Het was wederom de rode Cosa Nostra in Friesland, de socialistische kartelvorming waar Pim Fortuyn tegen te keer zou gaan. Toen ik dat tegen Oeds Westerhof recht op de man af zei, wuifde hij die kritiek weg als onzin. ‘Waarom denk je dat hij hier directeur bent geworden?’ vroeg ik hem toen. We keken elkaar diep in de ogen en het bleef zowat een minuut lang heel stil daar in die directeurskamer in het Fryslânhûs. Die stilte is me altijd bijgebleven.

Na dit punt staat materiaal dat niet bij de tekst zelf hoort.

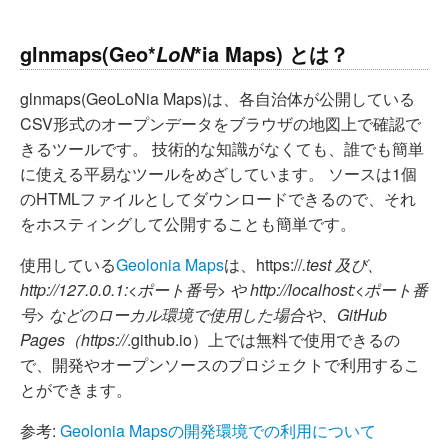
glnmaps(
G
eo*
*ia Maps) とは？
L
o
N
glnmaps(GeoLoNia Maps)は、各自治体が公開している
CSV形式のオープンデータをブラウザの地図上で確認で
きるツールです。 技術的な知識がなくても、誰でも簡単
に使える平易なツールをめざしています。 ソースは1個
のHTMLファイルとしてダウンロードできるので、それ
をホスティングして公開することも簡単です。
使用している
Geolonia Maps
は、https://
.test 及び、
http://127.0.0.1:<ポート番号> や http://localhost:<ポート番
号> などのローカル環境で使用した場合や、GitHub
Pages（https://
.github.io）上では無料で使用できるの
で、開発やオープンソースのプロジェクトで利用するこ
とができます。
参考:
Geolonia Mapsの開発環境での利用について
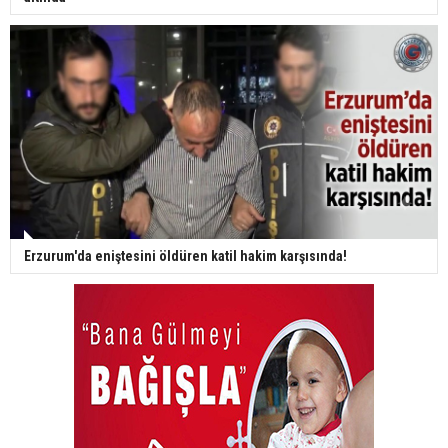
Erzurum'da eniştesini öldüren katil hakim karşısında!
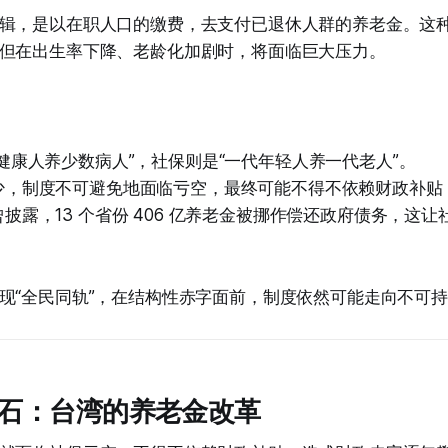
辑，是以在职人口的缴费，去支付已退休人群的养老金。这
但在出生率下降、老龄化加剧时，将面临巨大压力。
健康人养少数病人”，社保则是“一代年轻人养一代老人”。
少，制度不可避免地面临亏空，最终可能不得不依赖财政补贴
披露，13 个省份 406 亿养老金被挪作偿还政府债务，这让
现“全民同轨”，在结构性赤字面前，制度依然可能走向不可
石：台湾的养老金改革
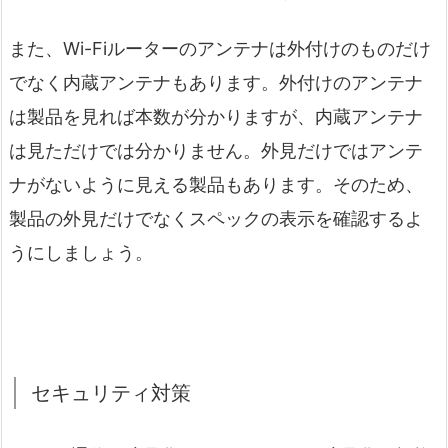
また、Wi-Fiルーターのアンテナは外付けのものだけ
でなく内蔵アンテナもあります。外付けのアンテナ
は製品を見れば本数が分かりますが、内蔵アンテナ
は見ただけでは分かりません。外見だけではアンテ
ナがないように見える製品もあります。そのため、
製品の外見だけでなくスペックの表示を確認するよ
うにしましょう。
セキュリティ対策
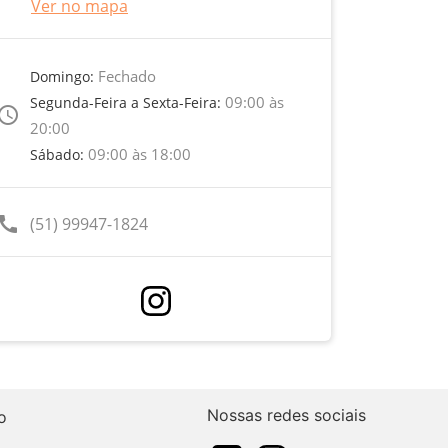
Ver no mapa
Fechado
Domingo:
09:00 às
Segunda-Feira a Sexta-Feira:
ccess_time
20:00
09:00 às 18:00
Sábado:
call
(51) 99947-1824
Nossas redes sociais
o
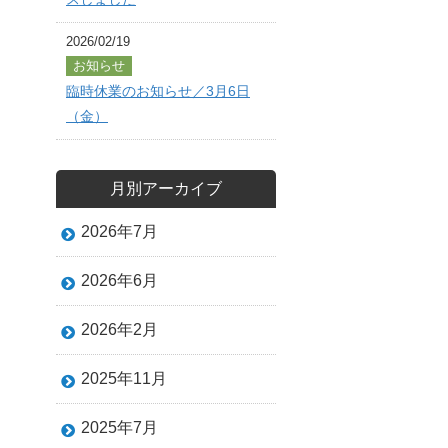
2026/02/19
お知らせ
臨時休業のお知らせ／3月6日
（金）
月別アーカイブ
2026年7月
2026年6月
2026年2月
2025年11月
2025年7月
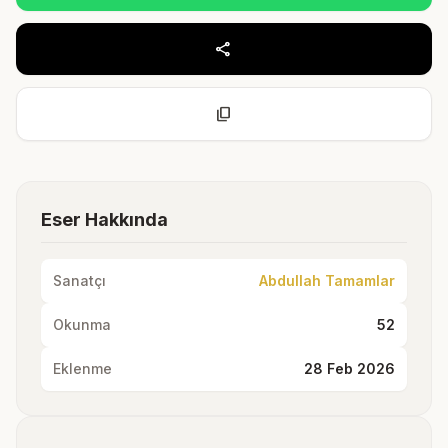
share
content_copy
Eser Hakkında
Sanatçı
Abdullah Tamamlar
Okunma
52
Eklenme
28 Feb 2026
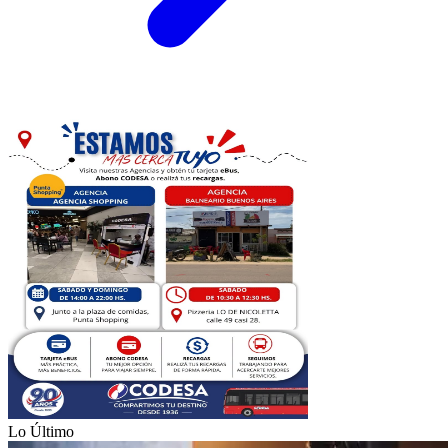
Lo Último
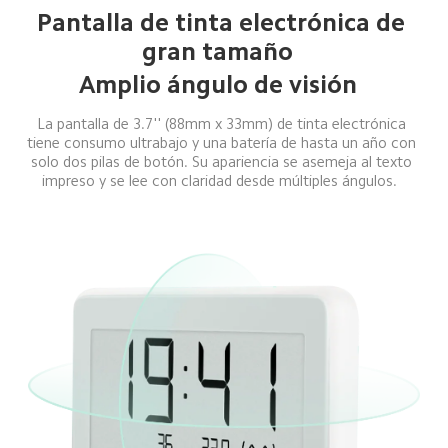
Pantalla de tinta electrónica de 
gran tamaño  
Amplio ángulo de visión  
La pantalla de 3.7'' (88mm x 33mm) de tinta electrónica 
tiene consumo ultrabajo y una batería de hasta un año con 
solo dos pilas de botón. Su apariencia se asemeja al texto 
impreso y se lee con claridad desde múltiples ángulos.  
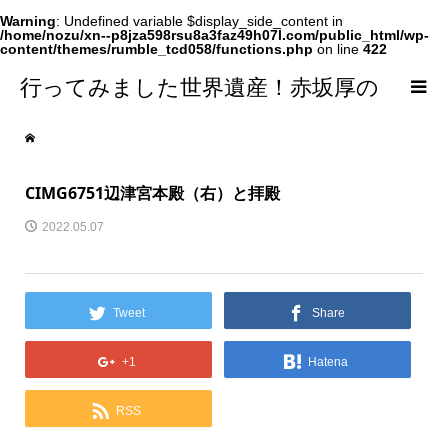
Warning
: Undefined variable $display_side_content in
/home/nozu/xn--p8jza598rsu8a3faz49h07l.com/public_html/wp-
content/themes/rumble_tcd058/functions.php
on line
422
行ってみました世界遺産！赤坂厚の
world Heritage
CIMG6751辺津宮本殿（右）と拝殿
2022.05.07
Tweet
Share
+1
Hatena
RSS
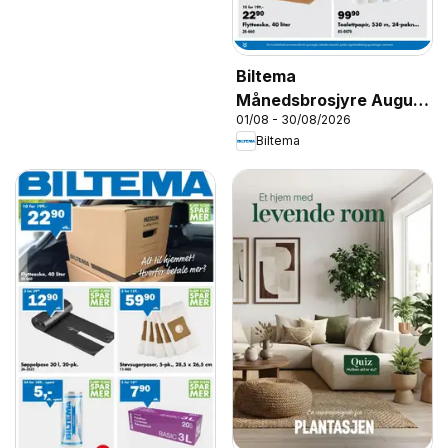
Biltema
Månedsbrosjyre August
01/08 - 30/08/2026
- National
Biltema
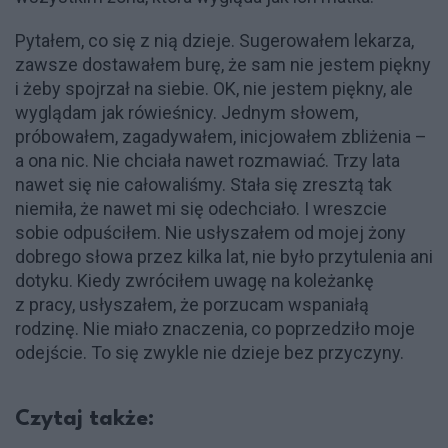
Pytałem, co się z nią dzieje. Sugerowałem lekarza,
zawsze dostawałem burę, że sam nie jestem piękny
i żeby spojrzał na siebie. OK, nie jestem piękny, ale
wyglądam jak rówieśnicy. Jednym słowem,
próbowałem, zagadywałem, inicjowałem zbliżenia –
a ona nic. Nie chciała nawet rozmawiać. Trzy lata
nawet się nie całowaliśmy. Stała się zresztą tak
niemiła, że nawet mi się odechciało. I wreszcie
sobie odpuściłem. Nie usłyszałem od mojej żony
dobrego słowa przez kilka lat, nie było przytulenia ani
dotyku. Kiedy zwróciłem uwagę na koleżankę
z pracy, usłyszałem, że porzucam wspaniałą
rodzinę. Nie miało znaczenia, co poprzedziło moje
odejście. To się zwykle nie dzieje bez przyczyny.
Czytaj także:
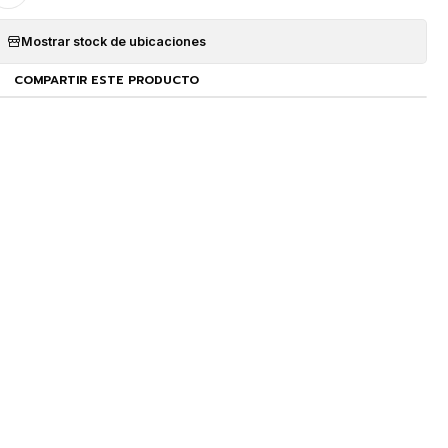
Mostrar stock de ubicaciones
COMPARTIR ESTE PRODUCTO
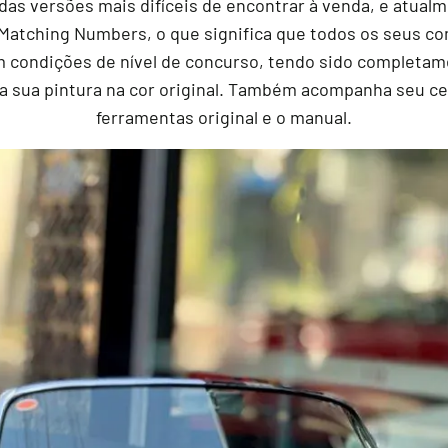
s versões mais difíceis de encontrar à venda, e atualm
é Matching Numbers, o que significa que todos os seus
em condições de nível de concurso, tendo sido completa
 a sua pintura na cor original. Também acompanha seu ce
ferramentas original e o manual.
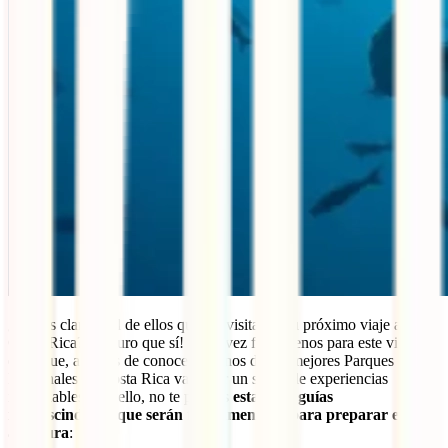
¿Tienes claro cuál de ellos quieres visitar en tu próximo viaje a
Costa Rica? ¡Seguro que sí! Cada vez falta menos para este viajazo
en el que, además de conocer algunos de los mejores Parques
Nacionales de Costa Rica vas vivir un sinfín de experiencias
inolvidables. Por ello, no te pierdas
estas tres guías
imprescindibles que serán fundamentales para preparar esta
aventura
:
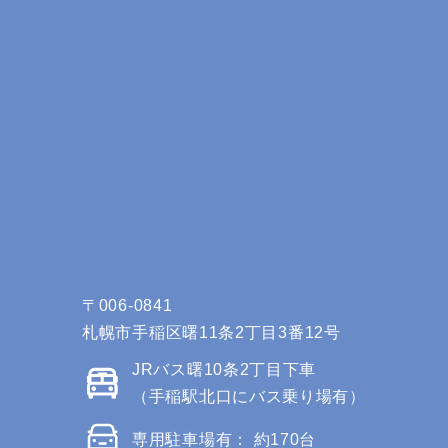
〒006-0841
札幌市手稲区曙11条2丁目3番12号
JRバス曙10条2丁目下車
（手稲駅北口にバス乗り場有）
専用駐車場有： 約170台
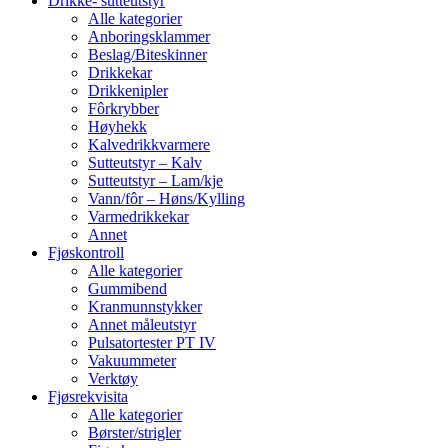
Drikke- sutteutstyr
Alle kategorier
Anboringsklammer
Beslag/Biteskinner
Drikkekar
Drikkenipler
Fôrkrybber
Høyhekk
Kalvedrikkvarmere
Sutteutstyr – Kalv
Sutteutstyr – Lam/kje
Vann/fôr – Høns/Kylling
Varmedrikkekar
Annet
Fjøskontroll
Alle kategorier
Gummibend
Kranmunnstykker
Annet måleutstyr
Pulsatortester PT IV
Vakuummeter
Verktøy
Fjøsrekvisita
Alle kategorier
Børster/strigler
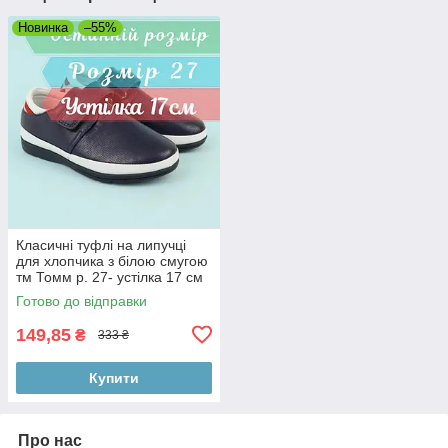
Новинка
–55%
Класичні туфлі на липучці
для хлопчика з білою смугою
тм Томм р. 27- устілка 17 см
Готово до відправки
149,85
₴
333 ₴
Купити
Про нас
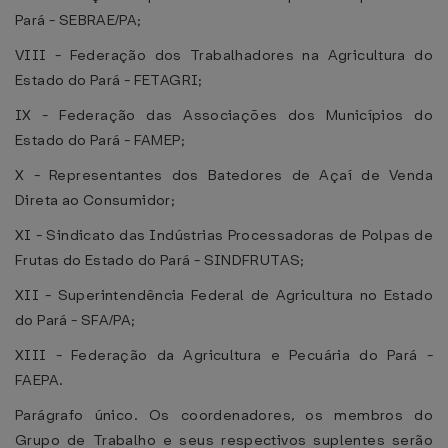
Pará - SEBRAE/PA;
VIII - Federação dos Trabalhadores na Agricultura do
Estado do Pará - FETAGRI;
IX - Federação das Associações dos Municípios do
Estado do Pará - FAMEP;
X - Representantes dos Batedores de Açaí de Venda
Direta ao Consumidor;
XI - Sindicato das Indústrias Processadoras de Polpas de
Frutas do Estado do Pará - SINDFRUTAS;
XII - Superintendência Federal de Agricultura no Estado
do Pará - SFA/PA;
XIII - Federação da Agricultura e Pecuária do Pará -
FAEPA.
Parágrafo único. Os coordenadores, os membros do
Grupo de Trabalho e seus respectivos suplentes serão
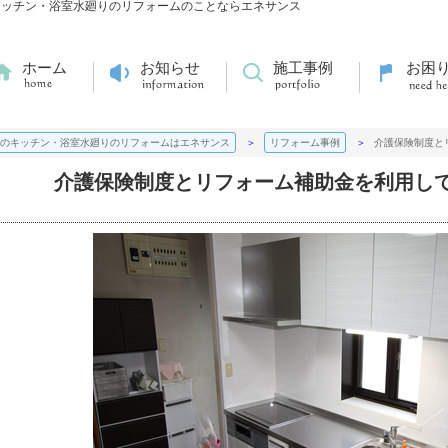
キッチン・浴室水廻りのリフォームのことならエネサンス
ホーム
お知らせ
施工事例
お困
のキッチン・浴室水廻りのリフォームはエネサンス
リフォーム事例
介護保険制度と
介護保険制度とリフォーム補助金を利用し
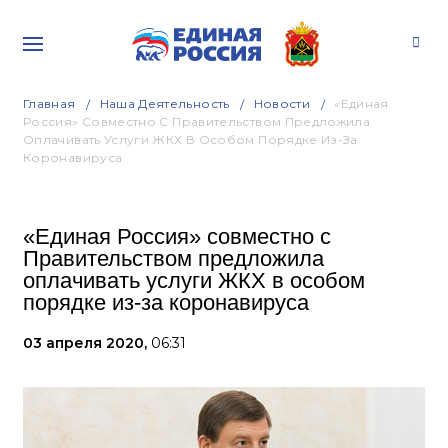
Главная
Наша Деятельность
Новости
«Единая
Россия» Совместно С Правительством Предложила
Оплачивать Услуги ЖКХ В Особом Порядке Из-За
Коронавируса
«Единая Россия» совместно с
Правительством предложила
оплачивать услуги ЖКХ в особом
порядке из-за коронавируса
03 апреля 2020,
06:31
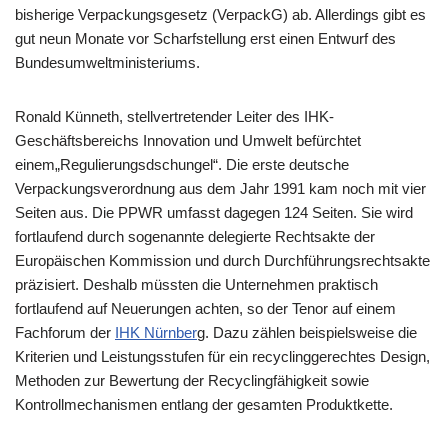
bisherige Verpackungsgesetz (VerpackG) ab. Allerdings gibt es
gut neun Monate vor Scharfstellung erst einen Entwurf des
Bundesumweltministeriums.
Ronald Künneth, stellvertretender Leiter des IHK-
Geschäftsbereichs Innovation und Umwelt befürchtet
einem„Regulierungsdschungel“. Die erste deutsche
Verpackungsverordnung aus dem Jahr 1991 kam noch mit vier
Seiten aus. Die PPWR umfasst dagegen 124 Seiten. Sie wird
fortlaufend durch sogenannte delegierte Rechtsakte der
Europäischen Kommission und durch Durchführungsrechtsakte
präzisiert. Deshalb müssten die Unternehmen praktisch
fortlaufend auf Neuerungen achten, so der Tenor auf einem
Fachforum der
IHK
Nürnber
g. Dazu zählen beispielsweise die
Kriterien und Leistungsstufen für ein recyclinggerechtes Design,
Methoden zur Bewertung der Recyclingfähigkeit sowie
Kontrollmechanismen entlang der gesamten Produktkette.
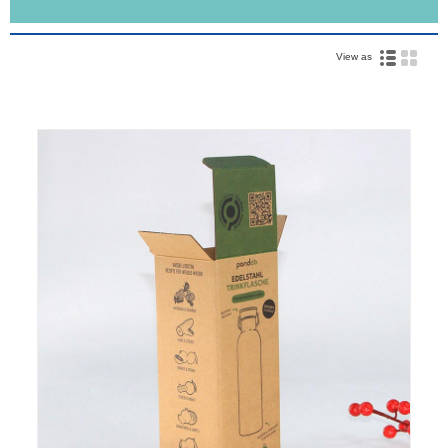
View as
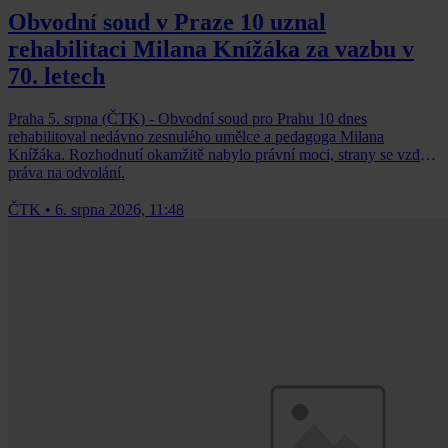
Obvodní soud v Praze 10 uznal
rehabilitaci Milana Knížáka za vazbu v
70. letech
Praha 5. srpna (ČTK) - Obvodní soud pro Prahu 10 dnes
rehabilitoval nedávno zesnulého umělce a pedagoga Milana
Knížáka. Rozhodnutí okamžitě nabylo právní moci, strany se vzdaly
práva na odvolání.
ČTK
•
6. srpna 2026, 11:48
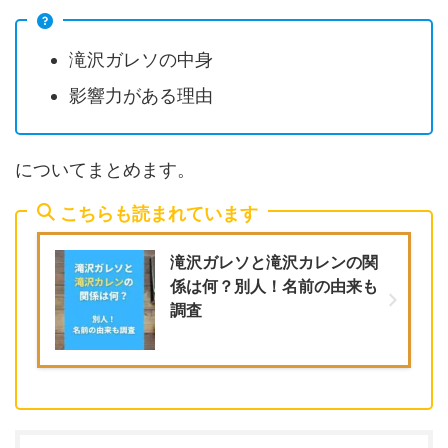
滝沢ガレソの中身
影響力がある理由
についてまとめます。
こちらも読まれています
滝沢ガレソと滝沢カレンの関
係は何？別人！名前の由来も
調査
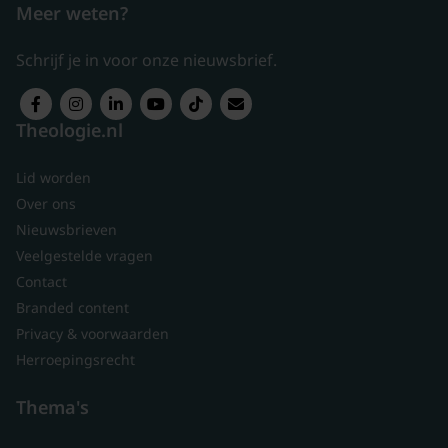
Meer weten?
Schrijf je in voor onze nieuwsbrief.
Theologie.nl
Lid worden
Over ons
Nieuwsbrieven
Veelgestelde vragen
Contact
Branded content
Privacy & voorwaarden
Herroepingsrecht
Thema's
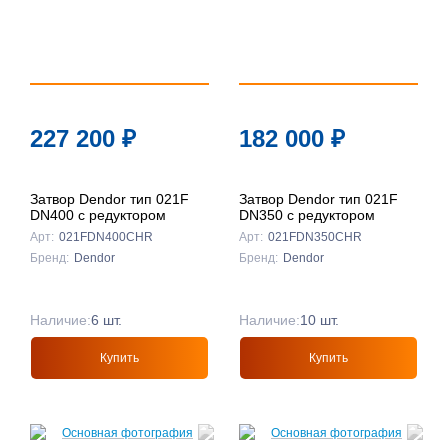
227 200
₽
182 000
₽
Затвор Dendor тип 021F
Затвор Dendor тип 021F
DN400 с редуктором
DN350 с редуктором
Арт:
021FDN400CHR
Арт:
021FDN350CHR
Бренд:
Dendor
Бренд:
Dendor
Наличие:
6 шт.
Наличие:
10 шт.
Купить
Купить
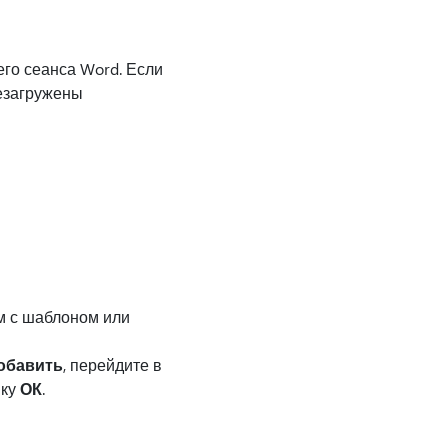
его сеанса Word. Если
резагружены
м с шаблоном или
обавить
, перейдите в
пку
ОК
.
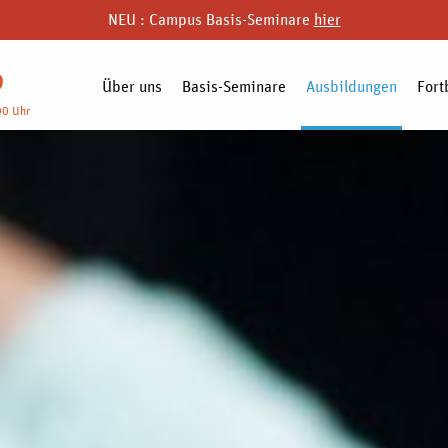
NEU : Campus Basis-Seminare
hier
9
Über uns
Basis-Seminare
Ausbildungen
Fort
00 Uhr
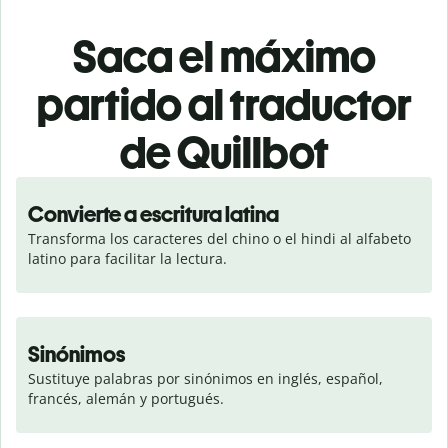
Saca el máximo
partido al traductor
de Quillbot
Convierte a escritura latina
Transforma los caracteres del chino o el hindi al alfabeto 
latino para facilitar la lectura.
Sinónimos
Sustituye palabras por sinónimos en inglés, español, 
francés, alemán y portugués.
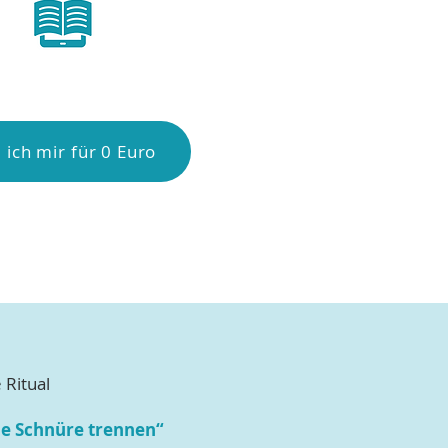
 ich mir für 0 Euro
 Ritual
he Schnüre trennen“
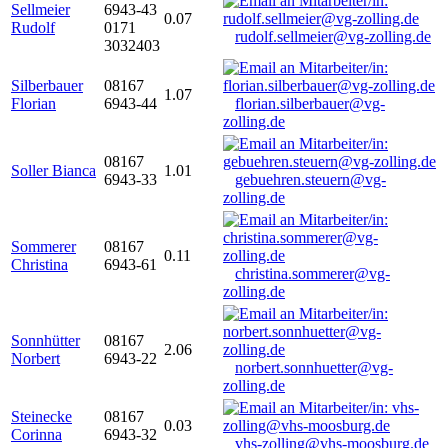
Sellmeier
6943-43
0.07
Rudolf
0171
rudolf.sellmeier@vg-zolling.de
3032403
Silberbauer
08167
1.07
Florian
6943-44
florian.silberbauer@vg-
zolling.de
08167
Soller Bianca
1.01
6943-33
gebuehren.steuern@vg-
zolling.de
Sommerer
08167
0.11
Christina
6943-61
christina.sommerer@vg-
zolling.de
Sonnhütter
08167
2.06
Norbert
6943-22
norbert.sonnhuetter@vg-
zolling.de
Steinecke
08167
0.03
Corinna
6943-32
vhs-zolling@vhs-moosburg.de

‘Sfeer van ons kent ons in Friese politiek‘, zo vatte ik het samen in een eerder artikel in de LC. Hoe dan ook, dit soort conflicten met mijn werkgever zouden in de komende jaren gaan terugkeren. Vrijheid van meningsuiting is in Nederland slechts mogelijk voor zover je werkgever dat toestaat, en voor zover je zelf geen acht slaat op pogingen van hogerhand om je de mond te snoeren.
Op 15 december overleed Lode Pemmelaar, een goede vriend van Marijke en ik. We hebben hem 20 jaar gekend, haast sinds onze eerste dag in Friesland. Hoe vaak zijn we niet samen doorgezakt tot diep in de nacht, zeker toen Lode bij ons om de de hoek kwam wonen. Marijke kon hem altijd goed de waarheid zeggen. Een keer werd hij zo kwaad op haar dat hij een bierglas door de kamer gooide dwars door een schilderij dat ik geschilderd had.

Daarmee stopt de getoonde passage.